Les semences végétales restent une force pour la souveraineté française
TNC le 11/08/2026 à 10:42
Le secteur semencier français n’échappe pas aux difficultés liées au changement climatique, à la concurrence internationale et aux perturbations géopolitiques, mais il parvient à se maintenir au premier plan mondial, assurant ainsi un maillon solide pour la sécurité alimentaire hexagonale.
Dans le secteur de la génétique végétale, la France, premier producteur européen de semences, est également le deuxième exportateur mondial. La balance commerciale en la matière a progressé de 44 % en 10 ans pour atteindre 1,21 milliard d’euros en 2024-2025, mais toutes les semences ne contribuent pas de la même façon à ce bon résultat, explique Clarisse Bonhomme, chargée de mission économique à Chambres d’agriculture France, dans la dernière publication de l’organisation.
Céréales et oléagineux tirent les performances vers le haut
Les semences de céréales et d’oléagineux représentent ainsi 70 % de l’excédent, porté par le maïs, dont l’évolution des exportations illustre les principaux défis de la filière semencière.

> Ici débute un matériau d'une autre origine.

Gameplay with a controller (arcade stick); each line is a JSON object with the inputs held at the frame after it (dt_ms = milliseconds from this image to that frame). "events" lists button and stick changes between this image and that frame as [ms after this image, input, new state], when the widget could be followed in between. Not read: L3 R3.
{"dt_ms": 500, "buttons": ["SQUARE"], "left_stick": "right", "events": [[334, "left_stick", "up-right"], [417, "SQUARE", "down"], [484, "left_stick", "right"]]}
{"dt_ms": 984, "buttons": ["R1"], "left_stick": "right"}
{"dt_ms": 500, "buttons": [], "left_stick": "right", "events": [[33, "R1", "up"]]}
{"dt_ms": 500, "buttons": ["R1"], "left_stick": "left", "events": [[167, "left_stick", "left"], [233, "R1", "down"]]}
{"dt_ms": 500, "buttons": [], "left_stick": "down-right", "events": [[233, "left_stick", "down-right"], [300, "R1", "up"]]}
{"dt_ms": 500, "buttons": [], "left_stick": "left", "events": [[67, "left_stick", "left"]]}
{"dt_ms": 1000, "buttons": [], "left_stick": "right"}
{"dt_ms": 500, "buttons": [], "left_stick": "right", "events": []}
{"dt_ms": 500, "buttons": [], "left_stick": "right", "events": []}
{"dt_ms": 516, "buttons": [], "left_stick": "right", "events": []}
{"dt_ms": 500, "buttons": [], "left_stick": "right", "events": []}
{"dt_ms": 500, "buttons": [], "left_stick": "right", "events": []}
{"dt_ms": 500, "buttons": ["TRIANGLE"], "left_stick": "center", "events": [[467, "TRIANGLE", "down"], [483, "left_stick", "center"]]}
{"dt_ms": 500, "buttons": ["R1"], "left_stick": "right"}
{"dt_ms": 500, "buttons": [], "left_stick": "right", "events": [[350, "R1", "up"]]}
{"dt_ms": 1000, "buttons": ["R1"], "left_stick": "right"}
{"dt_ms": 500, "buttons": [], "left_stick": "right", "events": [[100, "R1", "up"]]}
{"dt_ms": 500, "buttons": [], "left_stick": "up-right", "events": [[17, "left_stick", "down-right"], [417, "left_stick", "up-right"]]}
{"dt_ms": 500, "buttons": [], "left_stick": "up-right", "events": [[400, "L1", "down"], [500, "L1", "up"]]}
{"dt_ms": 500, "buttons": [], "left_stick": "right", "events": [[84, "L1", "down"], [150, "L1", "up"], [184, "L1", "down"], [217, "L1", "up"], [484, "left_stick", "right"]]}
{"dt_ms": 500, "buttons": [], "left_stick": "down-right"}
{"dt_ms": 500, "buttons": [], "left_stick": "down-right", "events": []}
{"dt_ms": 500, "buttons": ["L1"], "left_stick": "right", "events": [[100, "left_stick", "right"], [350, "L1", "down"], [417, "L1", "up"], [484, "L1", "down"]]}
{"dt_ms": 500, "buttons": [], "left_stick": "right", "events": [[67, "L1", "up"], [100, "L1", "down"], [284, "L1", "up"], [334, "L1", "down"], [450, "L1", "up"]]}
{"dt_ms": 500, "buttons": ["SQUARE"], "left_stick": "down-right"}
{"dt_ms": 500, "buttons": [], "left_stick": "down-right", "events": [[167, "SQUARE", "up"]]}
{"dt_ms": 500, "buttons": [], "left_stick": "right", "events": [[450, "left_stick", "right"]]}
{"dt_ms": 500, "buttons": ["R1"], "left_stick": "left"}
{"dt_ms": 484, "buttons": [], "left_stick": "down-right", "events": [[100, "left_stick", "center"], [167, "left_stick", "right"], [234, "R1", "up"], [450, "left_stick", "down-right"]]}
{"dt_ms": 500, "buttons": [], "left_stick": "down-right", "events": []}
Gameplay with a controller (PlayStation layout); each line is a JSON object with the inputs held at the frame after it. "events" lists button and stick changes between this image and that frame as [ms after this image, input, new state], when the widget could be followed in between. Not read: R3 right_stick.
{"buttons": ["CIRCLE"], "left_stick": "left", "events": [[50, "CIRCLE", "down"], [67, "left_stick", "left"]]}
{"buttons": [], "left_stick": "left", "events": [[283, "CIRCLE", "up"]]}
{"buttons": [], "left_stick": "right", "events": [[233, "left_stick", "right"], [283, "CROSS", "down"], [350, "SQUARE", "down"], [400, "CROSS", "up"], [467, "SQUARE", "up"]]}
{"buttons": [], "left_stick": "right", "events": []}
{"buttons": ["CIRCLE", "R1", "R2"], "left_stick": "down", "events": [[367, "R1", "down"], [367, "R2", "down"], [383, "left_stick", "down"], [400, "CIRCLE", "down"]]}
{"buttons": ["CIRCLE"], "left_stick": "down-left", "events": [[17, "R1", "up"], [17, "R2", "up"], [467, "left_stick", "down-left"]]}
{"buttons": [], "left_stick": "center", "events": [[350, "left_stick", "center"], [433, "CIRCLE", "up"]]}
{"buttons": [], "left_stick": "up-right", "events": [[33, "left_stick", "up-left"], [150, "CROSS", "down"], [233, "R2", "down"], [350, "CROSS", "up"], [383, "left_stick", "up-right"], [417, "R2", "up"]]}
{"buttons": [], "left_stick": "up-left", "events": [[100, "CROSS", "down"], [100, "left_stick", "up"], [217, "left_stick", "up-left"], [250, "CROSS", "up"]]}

Si les aléas climatiques jouent un rôle direct dans la production, et donc la capacité à exporter, les dernières années ont également vu la concurrence internationale s’accroître et les tensions géopolitiques modifier la géographie des échanges.
Les exportations de semences de maïs vers l’Ukraine ont ainsi diminué de 40 % entre 2017-2021 et 2022-2025, période qui a vu le pays devenir exportateur net et entrer en concurrence directe avec la France. En parallèle, le marché russe s’est également fermé, tandis que le débouché biélorusse a pu être renforcé, les Ukrainiens perdant la possibilité d’y exporter.
D’une façon plus générale, les exportations françaises de semences de grandes cultures se font principalement vers l’Union européenne (82 % des exportations totales en 2024-2025), notamment vers l’Allemagne, la Pologne et l’Espagne.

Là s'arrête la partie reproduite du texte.